Goal of the exercise ::
Only the images are to be dropped; the records themselves must be repeated exactly.

Entries shown section start

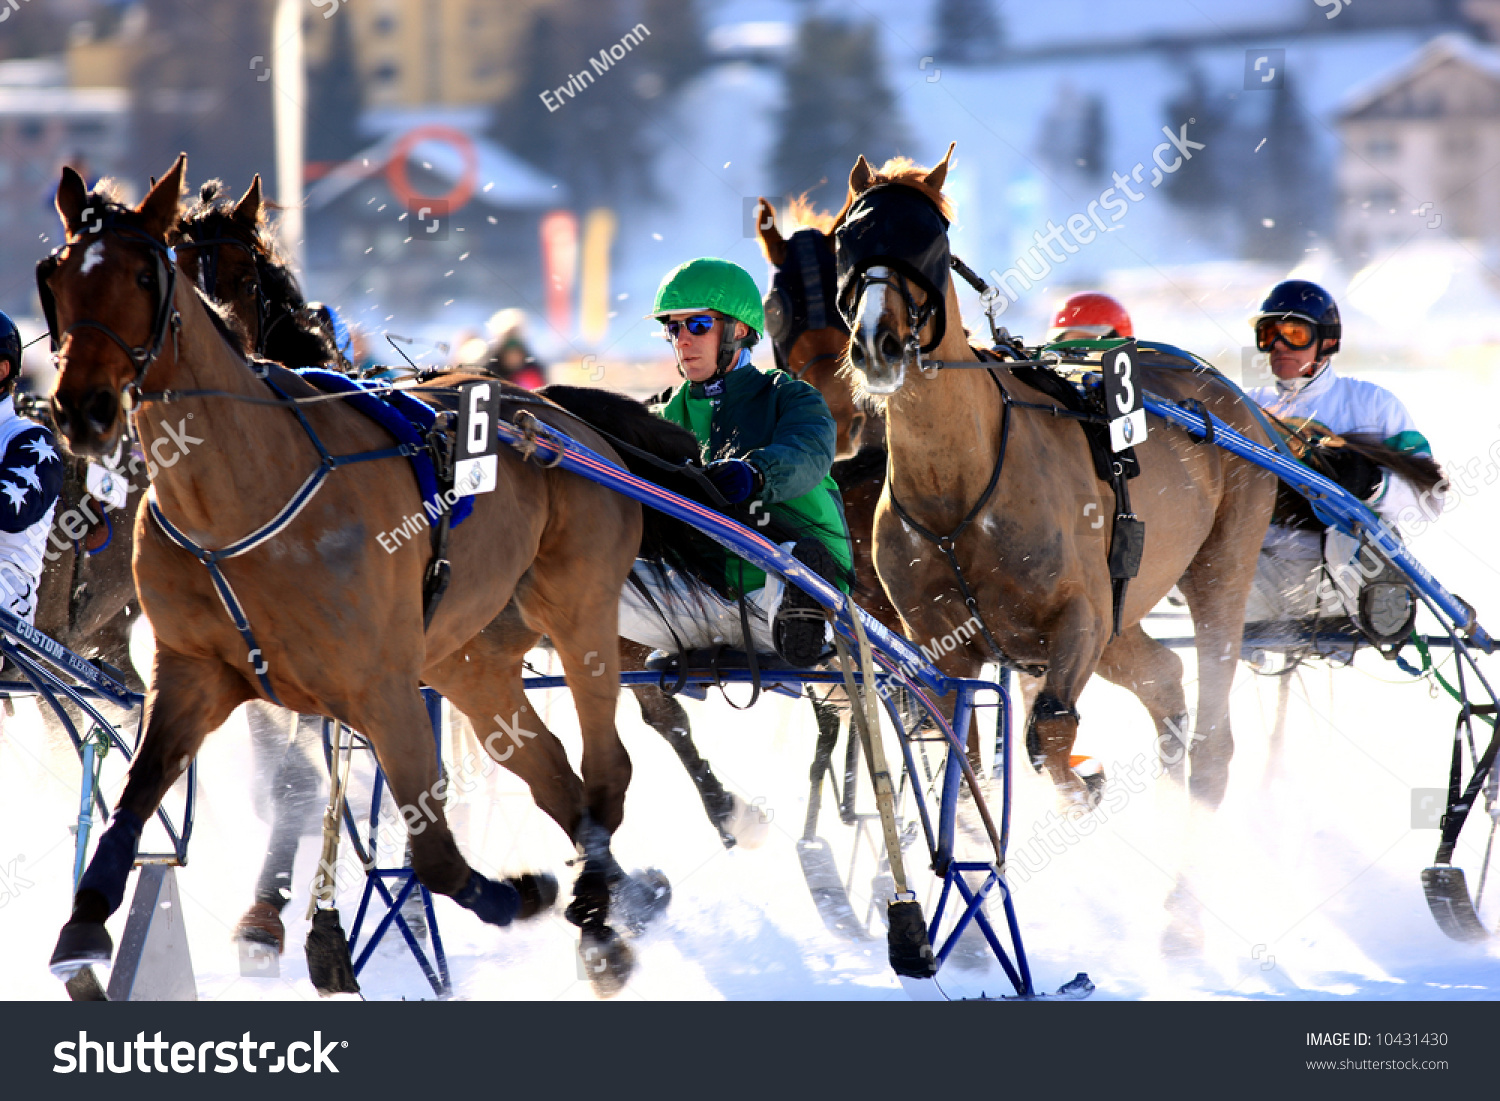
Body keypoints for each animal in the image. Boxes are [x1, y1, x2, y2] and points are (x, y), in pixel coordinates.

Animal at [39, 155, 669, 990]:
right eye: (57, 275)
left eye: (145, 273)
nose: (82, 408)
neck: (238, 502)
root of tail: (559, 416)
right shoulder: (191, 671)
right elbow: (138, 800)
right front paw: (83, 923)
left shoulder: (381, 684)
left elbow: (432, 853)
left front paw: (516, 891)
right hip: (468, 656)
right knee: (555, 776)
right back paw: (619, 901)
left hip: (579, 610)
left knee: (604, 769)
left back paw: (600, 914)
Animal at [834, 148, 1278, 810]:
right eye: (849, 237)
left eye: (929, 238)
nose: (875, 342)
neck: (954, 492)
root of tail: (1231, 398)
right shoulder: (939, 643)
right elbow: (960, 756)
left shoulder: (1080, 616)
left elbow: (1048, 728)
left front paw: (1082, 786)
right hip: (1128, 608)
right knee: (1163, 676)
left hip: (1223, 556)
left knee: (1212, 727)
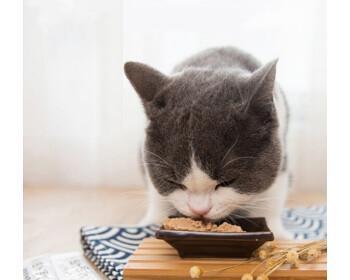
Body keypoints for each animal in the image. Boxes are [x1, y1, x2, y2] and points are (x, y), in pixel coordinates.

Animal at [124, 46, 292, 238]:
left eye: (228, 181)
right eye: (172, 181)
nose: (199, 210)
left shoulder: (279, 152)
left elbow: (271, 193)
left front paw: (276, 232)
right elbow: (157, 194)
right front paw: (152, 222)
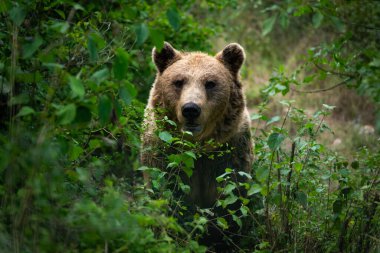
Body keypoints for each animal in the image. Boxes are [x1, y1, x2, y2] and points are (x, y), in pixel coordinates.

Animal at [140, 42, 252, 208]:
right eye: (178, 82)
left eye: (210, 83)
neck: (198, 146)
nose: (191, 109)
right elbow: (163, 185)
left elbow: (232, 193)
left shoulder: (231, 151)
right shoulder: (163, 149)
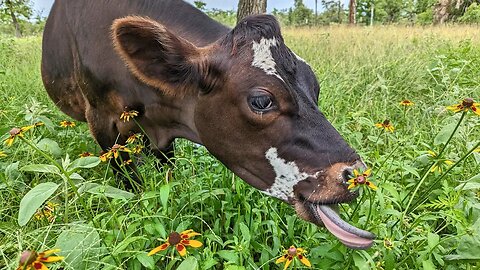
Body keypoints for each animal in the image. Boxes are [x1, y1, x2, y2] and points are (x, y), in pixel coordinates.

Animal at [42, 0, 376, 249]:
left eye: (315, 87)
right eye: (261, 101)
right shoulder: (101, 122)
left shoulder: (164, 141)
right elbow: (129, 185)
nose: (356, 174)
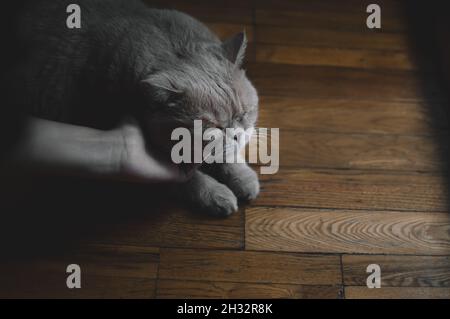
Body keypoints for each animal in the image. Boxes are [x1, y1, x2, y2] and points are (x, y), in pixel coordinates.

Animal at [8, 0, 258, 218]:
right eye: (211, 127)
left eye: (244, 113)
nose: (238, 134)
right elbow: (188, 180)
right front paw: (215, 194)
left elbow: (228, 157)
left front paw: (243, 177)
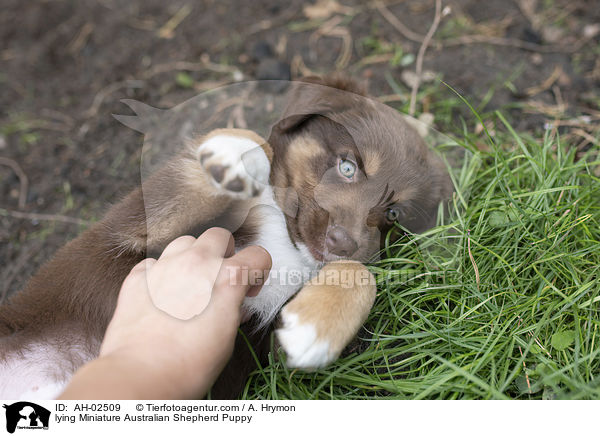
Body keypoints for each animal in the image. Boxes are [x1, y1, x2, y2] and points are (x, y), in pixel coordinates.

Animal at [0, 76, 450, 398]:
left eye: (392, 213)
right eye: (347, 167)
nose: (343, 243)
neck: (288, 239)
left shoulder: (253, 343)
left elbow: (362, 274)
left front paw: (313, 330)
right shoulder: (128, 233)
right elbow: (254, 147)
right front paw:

Entries shown section end

Written answer ::
Body keypoints for each animal in the image. Boxes are [x1, y1, x2, y2] and points are (x, y), in pixel coordinates.

Animal at [39, 155, 669, 990]:
right eye: (57, 275)
left eye: (145, 273)
nose: (82, 408)
neck: (238, 502)
root of tail: (559, 416)
right shoulder: (191, 671)
right elbow: (138, 800)
right front paw: (83, 923)
left shoulder: (381, 684)
left elbow: (432, 853)
left front paw: (516, 891)
right hip: (468, 656)
right knee: (555, 776)
right back paw: (619, 901)
left hip: (579, 610)
left knee: (604, 769)
left back paw: (600, 914)
Animal at [834, 148, 1278, 810]:
right eye: (849, 237)
left eye: (929, 238)
nose: (875, 342)
neck: (954, 492)
root of tail: (1231, 398)
right shoulder: (939, 643)
right elbow: (960, 756)
left shoulder: (1080, 616)
left elbow: (1048, 728)
left front paw: (1082, 786)
right hip: (1128, 608)
right knee: (1163, 676)
left hip: (1223, 556)
left knee: (1212, 727)
Body keypoints for each animal in the image. Boxes are [x1, y1, x2, y2] and points are (x, y), in pixel coordinates.

Animal at [124, 46, 292, 238]:
left eye: (228, 181)
right eye: (172, 181)
nose: (199, 210)
left shoulder: (279, 152)
left elbow: (271, 193)
left front paw: (276, 232)
right elbow: (157, 194)
right front paw: (152, 222)
Body keypoints for each animal in the image. Boxes are [x1, y1, x2, y2] and points are (x, y), in pixel coordinates.

Animal at [140, 42, 252, 208]:
right eye: (178, 82)
left eye: (210, 83)
neck: (198, 146)
nose: (191, 109)
right elbow: (163, 185)
left elbow: (232, 193)
left shoulder: (231, 151)
right shoulder: (163, 149)
Body keypoints for each animal in the image. Boxes are [x1, y1, x2, y2] and points are (x, y), in pixel coordinates.

Animal at [42, 0, 376, 249]:
left eye: (315, 87)
right eye: (261, 101)
right shoulder: (101, 122)
left shoulder: (164, 141)
right elbow: (129, 185)
nose: (356, 174)
Body keypoints for each animal in the image. Boxes are [x1, y1, x2, y2] and points are (x, y), in pixel coordinates.

Animal at [8, 0, 258, 218]:
right eye: (211, 127)
left eye: (244, 113)
nose: (238, 134)
right elbow: (188, 180)
right front paw: (215, 194)
left elbow: (228, 157)
left front paw: (243, 177)
Body keypoints for each animal in the image. Boxes are [x1, y1, x2, y2] and points are (x, y), in pixel coordinates.

Animal at [0, 76, 450, 398]:
left eye: (392, 213)
right eye: (347, 167)
nose: (343, 243)
neck: (288, 239)
left shoulder: (253, 343)
left elbow: (362, 274)
left front paw: (313, 330)
right shoulder: (128, 233)
right elbow: (254, 147)
right front paw:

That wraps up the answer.